9.28.2011

Movie Review: Dhobi Ghat


It's been a while since a movie made me miss India, but this one did.  In Kiran Rao's 2010 directorial debut, the lives of four people intersect across class and caste.  An artist, a photographer, a new housewife and a dhobiwalla, along with those close to them or those that serve them, come within each other's orbit in Mumbai for the space of a few months.  Arun (Aamir Khan) and Shai (Monica Dogra) are both artists obsessed with uncovering the beauty in the city and people around them.  The film's elegant cinematography is a perfect complement to their artistic processes.  Yet the film reveals a voyeurism inherent in both their personalities and their work.  Shai unhesitatingly pursues Munna (Prateik Babbar as perhaps the hunkiest dhobiwalla ever) to get access to the photography subjects she's interested in.  Arun unquestioningly makes the tapes he found in his new apartment, made by Yasmin Noor (Kriti Malhotra), the centerpiece of his art.  He watches and paints as Yasmin's story unfolds.


Munna and Shai
Yet it's Munna and Yasmin's stories that drive the film's narrative forward.  It is their lives, lived within the constraints of their roles and positions, that create the subject matter Arun and Shai are capturing.
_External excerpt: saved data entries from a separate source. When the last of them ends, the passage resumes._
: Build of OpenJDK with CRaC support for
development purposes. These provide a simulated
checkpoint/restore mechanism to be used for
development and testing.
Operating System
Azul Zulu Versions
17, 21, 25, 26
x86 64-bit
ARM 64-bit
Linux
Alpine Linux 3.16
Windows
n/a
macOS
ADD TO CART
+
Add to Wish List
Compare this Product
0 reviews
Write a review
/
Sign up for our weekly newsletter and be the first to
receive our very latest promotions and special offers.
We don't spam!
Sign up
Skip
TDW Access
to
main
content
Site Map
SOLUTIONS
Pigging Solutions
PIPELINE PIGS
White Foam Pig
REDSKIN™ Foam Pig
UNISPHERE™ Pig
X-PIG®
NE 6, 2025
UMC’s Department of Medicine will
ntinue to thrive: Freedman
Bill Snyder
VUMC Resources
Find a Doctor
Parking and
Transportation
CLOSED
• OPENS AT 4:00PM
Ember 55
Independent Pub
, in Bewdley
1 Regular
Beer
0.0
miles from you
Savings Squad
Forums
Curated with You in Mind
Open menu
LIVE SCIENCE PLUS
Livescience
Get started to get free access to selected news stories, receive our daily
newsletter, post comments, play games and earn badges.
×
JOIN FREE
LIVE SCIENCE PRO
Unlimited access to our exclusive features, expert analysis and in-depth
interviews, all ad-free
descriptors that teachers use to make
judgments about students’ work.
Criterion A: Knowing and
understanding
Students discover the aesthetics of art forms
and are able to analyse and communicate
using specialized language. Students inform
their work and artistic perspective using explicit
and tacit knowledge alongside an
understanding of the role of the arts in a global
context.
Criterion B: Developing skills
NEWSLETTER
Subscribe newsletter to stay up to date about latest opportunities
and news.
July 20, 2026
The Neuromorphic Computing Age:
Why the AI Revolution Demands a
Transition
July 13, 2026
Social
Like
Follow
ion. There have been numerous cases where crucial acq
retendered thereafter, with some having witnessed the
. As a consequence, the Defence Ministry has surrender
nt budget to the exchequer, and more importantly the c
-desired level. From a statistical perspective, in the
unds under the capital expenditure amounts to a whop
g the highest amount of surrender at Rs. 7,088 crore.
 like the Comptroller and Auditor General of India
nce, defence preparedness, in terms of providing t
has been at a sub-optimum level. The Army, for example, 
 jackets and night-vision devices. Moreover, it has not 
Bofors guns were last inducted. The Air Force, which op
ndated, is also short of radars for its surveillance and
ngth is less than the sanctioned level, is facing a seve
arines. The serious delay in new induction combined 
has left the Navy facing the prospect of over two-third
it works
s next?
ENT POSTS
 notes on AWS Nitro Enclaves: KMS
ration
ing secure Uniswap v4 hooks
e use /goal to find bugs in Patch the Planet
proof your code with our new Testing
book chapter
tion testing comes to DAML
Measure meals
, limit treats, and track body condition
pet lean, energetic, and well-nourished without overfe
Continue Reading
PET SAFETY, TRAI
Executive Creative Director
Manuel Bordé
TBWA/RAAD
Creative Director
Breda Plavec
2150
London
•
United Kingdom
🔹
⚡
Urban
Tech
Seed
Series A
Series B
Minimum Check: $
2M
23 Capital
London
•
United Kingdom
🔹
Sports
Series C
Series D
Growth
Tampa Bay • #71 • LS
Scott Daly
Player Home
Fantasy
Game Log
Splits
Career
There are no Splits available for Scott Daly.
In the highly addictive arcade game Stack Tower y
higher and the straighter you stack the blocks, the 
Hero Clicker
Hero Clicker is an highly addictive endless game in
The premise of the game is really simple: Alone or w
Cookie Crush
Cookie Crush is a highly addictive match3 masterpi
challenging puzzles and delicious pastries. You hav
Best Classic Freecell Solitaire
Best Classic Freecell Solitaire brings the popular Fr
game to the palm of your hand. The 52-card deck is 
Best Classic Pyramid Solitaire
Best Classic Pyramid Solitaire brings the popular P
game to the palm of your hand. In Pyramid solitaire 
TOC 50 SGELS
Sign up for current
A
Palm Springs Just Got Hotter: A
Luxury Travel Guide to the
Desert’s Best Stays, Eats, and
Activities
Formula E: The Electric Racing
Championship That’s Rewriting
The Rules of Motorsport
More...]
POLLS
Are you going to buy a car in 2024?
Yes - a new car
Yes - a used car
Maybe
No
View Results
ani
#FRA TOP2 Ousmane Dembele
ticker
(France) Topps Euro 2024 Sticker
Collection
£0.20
Both Munna and Yasmin sense tantalizing opportunities and new freedoms before them, possibilities that might lift them beyond the places they were born and the expectations attached to them.  Yet both face the limits of reality in individual ways.  The last scene of the movie, with Munna weaving through Mumbai traffic on foot (I won't reveal why), is a true revelation of a romantic Bollywood hero.  Yet I'm left with the question of what's more real:  the artist who recognizes and records the reality, making it accessible and approachable to others, or the people who live the ordinary lives of millions, creating their subject matter.


A beautiful, symmetrical, and touching view of four lonely individuals looking for human connection and meaning in Mumbai.